The Hearts of Horses
The ranchers of 1917 Elwha County, Oregon, might have expected a female stranger to be a “land girl,” a city-dweller come to play cowgirl while the male ranch hands are off to war. But Martha Lessen is a real cowgirl, looking for work breaking in horses. To spite her bronco-busting father, cruel to his children as well as animals, she trains horses gently—an early “horse whisperer.” Ranchers George and Louise Bliss allow her to bunk in their barn while she does a circle ride, giving green horses experience under saddle and bridle as she rides them from ranch to ranch.
In the course of her travels, loner Martha must interact with the other inhabitants of the valley. She helps rescue a wagon and team gone down an embankment, aids a family stricken with food poisoning, and rather reluctantly participates in social events like dances and skating parties. When Henry Frazer, foreman on another ranch, shows interest in her, she has mixed feelings about his attentions. She doesn’t want to end up like her mother, made sour by having six children in quick succession. Can a young woman in the early 20th-century West maintain her independence while including a man in the picture?
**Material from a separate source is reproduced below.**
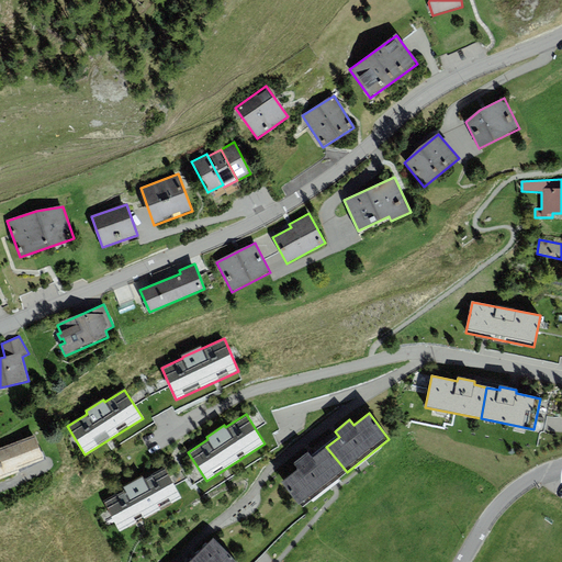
[(0,448),(0,480),(20,473),(19,470),(44,460),(34,435),(0,448)]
While dramatic events like death, illness, and cruelty figure in the plot, characterization and imagery are the most memorable facets. Chapter 25, depicting a rancher on his deathbed, is particularly touching without being maudlin. Gloss’s descriptive passages evoke vivid images without being affectedly poetic: “It had been foggy along the valley bottom but now the sun broke white and glittery in a dark blue sky. The snow here was deeper, and the limbs of the trees sagged under heavy cloaks.” Despite a leisurely pace, gripping characters and imagery propel the reader onward.